### [TASK TO CARRY OUT]
Using the records below, quote only the span that opens with the line containing "確認できます。アプリのアップデート方法は、以下の記事" and closes with the line containing "Estado Moderno, tal y como lo", exactly and inclusively.
== DATA FOR ANALYSIS
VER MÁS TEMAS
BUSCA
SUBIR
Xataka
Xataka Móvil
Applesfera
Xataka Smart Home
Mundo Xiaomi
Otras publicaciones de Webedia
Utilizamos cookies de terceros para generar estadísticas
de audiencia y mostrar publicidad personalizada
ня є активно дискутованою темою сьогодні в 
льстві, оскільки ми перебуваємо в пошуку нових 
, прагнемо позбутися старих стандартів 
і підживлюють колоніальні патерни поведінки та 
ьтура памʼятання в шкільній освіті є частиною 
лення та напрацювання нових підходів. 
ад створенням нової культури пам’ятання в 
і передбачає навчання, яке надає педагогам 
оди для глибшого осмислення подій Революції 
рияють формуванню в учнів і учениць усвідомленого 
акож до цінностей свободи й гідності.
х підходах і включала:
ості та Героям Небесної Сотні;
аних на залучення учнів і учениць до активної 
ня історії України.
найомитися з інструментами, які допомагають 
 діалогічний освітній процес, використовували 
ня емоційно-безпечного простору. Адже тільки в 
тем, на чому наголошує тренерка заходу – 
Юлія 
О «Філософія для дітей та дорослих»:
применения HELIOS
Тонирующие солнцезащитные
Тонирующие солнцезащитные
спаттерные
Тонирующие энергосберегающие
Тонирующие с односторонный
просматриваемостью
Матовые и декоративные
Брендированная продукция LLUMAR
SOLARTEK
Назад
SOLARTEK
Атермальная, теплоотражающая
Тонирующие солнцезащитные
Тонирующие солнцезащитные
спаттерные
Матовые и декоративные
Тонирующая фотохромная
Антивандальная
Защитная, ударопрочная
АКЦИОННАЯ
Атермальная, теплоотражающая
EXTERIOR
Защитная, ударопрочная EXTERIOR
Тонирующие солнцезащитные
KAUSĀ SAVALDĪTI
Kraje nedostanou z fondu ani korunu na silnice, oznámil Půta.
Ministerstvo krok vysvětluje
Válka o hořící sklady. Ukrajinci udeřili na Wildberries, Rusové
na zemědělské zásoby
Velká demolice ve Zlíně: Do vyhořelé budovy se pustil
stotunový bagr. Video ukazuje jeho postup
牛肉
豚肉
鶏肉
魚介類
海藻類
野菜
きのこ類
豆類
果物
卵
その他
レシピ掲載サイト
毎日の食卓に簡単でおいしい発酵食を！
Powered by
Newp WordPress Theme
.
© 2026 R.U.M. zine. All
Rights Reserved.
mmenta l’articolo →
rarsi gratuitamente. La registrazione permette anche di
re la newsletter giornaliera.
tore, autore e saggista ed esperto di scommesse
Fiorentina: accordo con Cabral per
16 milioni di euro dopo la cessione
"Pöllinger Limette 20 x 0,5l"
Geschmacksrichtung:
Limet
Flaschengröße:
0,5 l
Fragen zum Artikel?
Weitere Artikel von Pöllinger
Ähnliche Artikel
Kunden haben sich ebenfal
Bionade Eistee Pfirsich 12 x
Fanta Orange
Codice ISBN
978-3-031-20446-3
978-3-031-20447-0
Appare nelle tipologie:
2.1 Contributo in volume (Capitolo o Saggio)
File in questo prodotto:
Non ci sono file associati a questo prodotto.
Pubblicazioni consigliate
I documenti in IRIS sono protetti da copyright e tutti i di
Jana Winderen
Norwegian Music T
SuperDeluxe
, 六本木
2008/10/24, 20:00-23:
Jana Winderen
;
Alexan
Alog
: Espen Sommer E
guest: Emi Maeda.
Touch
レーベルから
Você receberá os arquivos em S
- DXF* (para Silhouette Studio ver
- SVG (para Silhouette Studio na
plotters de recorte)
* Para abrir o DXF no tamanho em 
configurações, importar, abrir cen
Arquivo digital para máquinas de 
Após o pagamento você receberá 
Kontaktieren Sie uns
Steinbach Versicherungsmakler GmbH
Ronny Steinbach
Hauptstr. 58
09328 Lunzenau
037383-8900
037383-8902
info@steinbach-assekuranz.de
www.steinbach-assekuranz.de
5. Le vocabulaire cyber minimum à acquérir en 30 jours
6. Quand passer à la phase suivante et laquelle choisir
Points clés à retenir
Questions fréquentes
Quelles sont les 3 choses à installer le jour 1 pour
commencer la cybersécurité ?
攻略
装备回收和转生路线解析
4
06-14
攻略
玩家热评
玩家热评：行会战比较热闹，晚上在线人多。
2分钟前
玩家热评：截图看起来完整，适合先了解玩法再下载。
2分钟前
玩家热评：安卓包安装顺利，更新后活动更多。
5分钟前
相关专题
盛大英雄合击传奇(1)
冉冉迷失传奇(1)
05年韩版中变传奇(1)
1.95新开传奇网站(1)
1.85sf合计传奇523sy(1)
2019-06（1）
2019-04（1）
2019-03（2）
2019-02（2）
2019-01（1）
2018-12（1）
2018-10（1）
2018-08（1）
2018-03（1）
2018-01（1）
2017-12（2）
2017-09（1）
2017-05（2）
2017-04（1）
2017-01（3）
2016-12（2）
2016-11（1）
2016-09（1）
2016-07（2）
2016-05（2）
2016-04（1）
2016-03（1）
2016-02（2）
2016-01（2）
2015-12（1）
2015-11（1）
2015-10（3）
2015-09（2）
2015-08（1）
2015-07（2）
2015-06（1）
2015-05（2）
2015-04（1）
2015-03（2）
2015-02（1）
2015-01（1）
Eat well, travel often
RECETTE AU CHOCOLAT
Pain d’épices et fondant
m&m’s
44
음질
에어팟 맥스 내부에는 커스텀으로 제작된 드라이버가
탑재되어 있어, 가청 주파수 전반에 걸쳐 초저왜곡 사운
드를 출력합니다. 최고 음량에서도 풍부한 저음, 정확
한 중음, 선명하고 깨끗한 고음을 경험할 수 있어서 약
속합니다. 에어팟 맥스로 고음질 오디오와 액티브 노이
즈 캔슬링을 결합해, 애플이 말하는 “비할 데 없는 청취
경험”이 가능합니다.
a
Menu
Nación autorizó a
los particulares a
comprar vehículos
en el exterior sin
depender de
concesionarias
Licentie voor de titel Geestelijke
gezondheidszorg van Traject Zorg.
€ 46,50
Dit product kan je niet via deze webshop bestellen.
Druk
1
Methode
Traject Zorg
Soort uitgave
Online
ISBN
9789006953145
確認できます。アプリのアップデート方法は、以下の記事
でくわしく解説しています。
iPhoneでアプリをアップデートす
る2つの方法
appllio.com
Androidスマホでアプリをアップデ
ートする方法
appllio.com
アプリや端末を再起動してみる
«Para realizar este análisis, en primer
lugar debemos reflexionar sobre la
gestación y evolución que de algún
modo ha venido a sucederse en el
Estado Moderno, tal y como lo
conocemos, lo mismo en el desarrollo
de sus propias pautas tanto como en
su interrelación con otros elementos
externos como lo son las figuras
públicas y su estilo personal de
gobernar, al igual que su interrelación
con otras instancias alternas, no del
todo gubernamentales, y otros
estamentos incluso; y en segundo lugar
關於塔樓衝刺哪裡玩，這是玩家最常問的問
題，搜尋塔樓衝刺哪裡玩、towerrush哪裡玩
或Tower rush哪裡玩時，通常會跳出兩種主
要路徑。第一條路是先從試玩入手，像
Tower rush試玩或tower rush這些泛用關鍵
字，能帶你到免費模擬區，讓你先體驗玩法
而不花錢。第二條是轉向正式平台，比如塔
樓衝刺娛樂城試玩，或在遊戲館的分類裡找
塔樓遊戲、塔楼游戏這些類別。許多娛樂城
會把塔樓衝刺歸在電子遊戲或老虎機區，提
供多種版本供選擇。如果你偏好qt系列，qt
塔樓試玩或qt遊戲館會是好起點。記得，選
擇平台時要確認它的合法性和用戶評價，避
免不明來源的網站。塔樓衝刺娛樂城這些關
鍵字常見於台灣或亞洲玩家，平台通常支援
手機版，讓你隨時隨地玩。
====
### [ANSWER TO THIS PROBLEM]
確認できます。アプリのアップデート方法は、以下の記事
でくわしく解説しています。
iPhoneでアプリをアップデートす
る2つの方法
appllio.com
Androidスマホでアプリをアップデ
ートする方法
appllio.com
アプリや端末を再起動してみる
«Para realizar este análisis, en primer
lugar debemos reflexionar sobre la
gestación y evolución que de algún
modo ha venido a sucederse en el
Estado Moderno, tal y como lo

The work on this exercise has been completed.